Iggy Pop

Post Pop Depression

Caroline /Universal

Iggy und seine Supergroup mit Josh Homme: Wie toll, dass es diese Platte gibt. Schade nur, dass der Wüstenrock mit Berlin-Einschlag nicht ein bisschen mehr auf der Pfanne hat.

Klingt doof, ist aber so: Die Todesfälle von Lemmy Kilmister und David Bowie haben Iggy Pop erheblich aufgewertet. Er ist „The Passenger“: „He rides and he rides.“ Und jetzt POST POP DEPRESSION. Perfekt betitelt, gerade in Zeiten wie diesen. Aufgenommen mit Josh Homme als Partner, weiterhin in der Band: der Tausendsassa Dean Fertita von The Dead Weather und Matt Helders, Drummer der Arctic Monkeys. Ein Kompetenzteam also, und das ist gut und wichtig, denn gute Iggy-Pop-Alben waren zuletzt nicht die Regel.

Unter eigenem Namen sang er Lieder auf Französisch, verzettelte sich in Kunstliedern oder Spoken-Word-Funk – und wenn er rockte, dann unter Niveau. Die bislang letzte richtig gute Soloplatte war AMERICAN CAESAR, seine Reinkarnation als Lederhaut. Und das ist 23 Jahre her! Okay, da waren noch die zwei Alben mit den wieder formierten Stooges. Aber es ist doch so: Die Gefahr, die von den Stooges ausgeht, ist vergleichbar mit dem Überqueren einer roten Fußgängerampel im nächtlichen Goslar. Kaum jemand hat die Alben verrissen. Aber kaum jemand hört sie heute noch.

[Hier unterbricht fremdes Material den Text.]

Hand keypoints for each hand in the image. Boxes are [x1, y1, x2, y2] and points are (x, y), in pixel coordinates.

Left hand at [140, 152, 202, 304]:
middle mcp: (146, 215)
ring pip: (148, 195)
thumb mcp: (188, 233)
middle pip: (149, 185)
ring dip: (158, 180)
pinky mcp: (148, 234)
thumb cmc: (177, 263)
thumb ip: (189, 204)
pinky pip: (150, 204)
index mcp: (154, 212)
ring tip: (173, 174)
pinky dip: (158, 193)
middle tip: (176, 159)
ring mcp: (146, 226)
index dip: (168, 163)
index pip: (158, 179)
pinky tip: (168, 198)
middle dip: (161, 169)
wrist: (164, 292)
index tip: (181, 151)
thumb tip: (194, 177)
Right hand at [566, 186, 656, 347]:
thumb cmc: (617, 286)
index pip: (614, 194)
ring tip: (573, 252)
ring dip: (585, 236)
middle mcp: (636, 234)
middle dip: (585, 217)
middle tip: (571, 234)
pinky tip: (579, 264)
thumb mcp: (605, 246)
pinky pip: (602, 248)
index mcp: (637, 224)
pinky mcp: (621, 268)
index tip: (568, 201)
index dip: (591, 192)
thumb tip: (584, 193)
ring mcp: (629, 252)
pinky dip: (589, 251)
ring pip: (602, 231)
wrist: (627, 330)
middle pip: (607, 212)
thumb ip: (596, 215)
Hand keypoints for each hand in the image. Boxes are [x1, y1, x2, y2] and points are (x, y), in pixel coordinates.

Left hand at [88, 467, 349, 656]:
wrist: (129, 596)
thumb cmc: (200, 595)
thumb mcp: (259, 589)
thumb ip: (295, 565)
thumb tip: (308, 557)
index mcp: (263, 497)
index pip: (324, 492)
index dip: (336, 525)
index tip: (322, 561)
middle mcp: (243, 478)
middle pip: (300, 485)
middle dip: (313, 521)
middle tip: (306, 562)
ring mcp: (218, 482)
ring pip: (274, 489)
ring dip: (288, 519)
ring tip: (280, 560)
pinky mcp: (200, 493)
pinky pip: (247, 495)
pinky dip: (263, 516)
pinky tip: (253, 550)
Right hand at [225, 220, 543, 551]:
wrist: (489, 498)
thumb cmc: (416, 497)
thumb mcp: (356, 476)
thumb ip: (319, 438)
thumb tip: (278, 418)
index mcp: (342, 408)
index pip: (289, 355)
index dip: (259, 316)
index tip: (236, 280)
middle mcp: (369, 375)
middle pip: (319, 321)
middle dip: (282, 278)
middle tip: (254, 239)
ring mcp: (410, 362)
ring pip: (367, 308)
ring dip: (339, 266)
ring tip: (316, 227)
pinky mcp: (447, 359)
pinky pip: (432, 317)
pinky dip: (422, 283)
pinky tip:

Dass Homme so sehr an einer Zusammenarbeit mit Iggy Pop interessiert war, ist dem dunklen Funkeln zu verdanken, das man mit ihm verbindet. „Jetzt kommen sie wieder mit Berlin“, wird manch einer denken. Klar, das tun wir, ein Song hier heißt hier nicht ohne Grund „German Days“. Iggys Jahre mit Bowie in West-Berlin üben auf Leute wie Homme eine unglaublich große Faszination aus. So etwas wie damals wird es wohl nie wieder geben können; Homme muss schauen, dass er sich die Dienste der Zeitzeugen sichert.

Bowie und Homme – das hätte auch was werden können, aber wir wissen ja jetzt, dass Bowie sehr streng zu den Kollegen war. Pop und Homme ist naheliegender, zumal Iggy schon weiß, dass ihm die Zusammenarbeit mit dem Großmeister des Rock’n’Roll-Trockenbaus helfen wird. Hommes Talent ist es, einen Klang zu gestalten, der unten herum keine Frage offen und oben Platz für Melodien lässt. Und Iggy Pop nutzt diesen Raum: „Break Into Your Heart“ schleppt sich zwar ein wenig träge in die Ohren, bleibt dort aber hängen. „Gardenia“ ist tatsächlich ein Stück, das in Bowies guter Rückblicksphase (1999 bis 2003) perfekt aufgehoben gewesen wäre.

Iggy tut Homme zudem den Gefallen, es mit der Theatralik auch mal zu übertreiben: „American Valhalla“ und der 70s-Rock-Groove von „In The Lobby“ haben einen skurrilen Gruselfaktor. Die Schwächen von POST POP DEPRESSION zeigen sich bei „Sunday“: Das Gitarrenriff ist so konservativ wie ein CSU-Landrat aus dem Alpenvorland und viel zu laut abgemischt. Dass sich das Stück nach knapp fünf Minuten in einen Renaissance-Walzer wandelt, ist eine super Idee – kommt aber sehr spät. Generell klingt POST POP DEPRESSION stellenweise überraschend träge. Was bleibt, sind einige prima Einfälle, Iggys großartiger Vortrag sowie eben das perfekte Timing.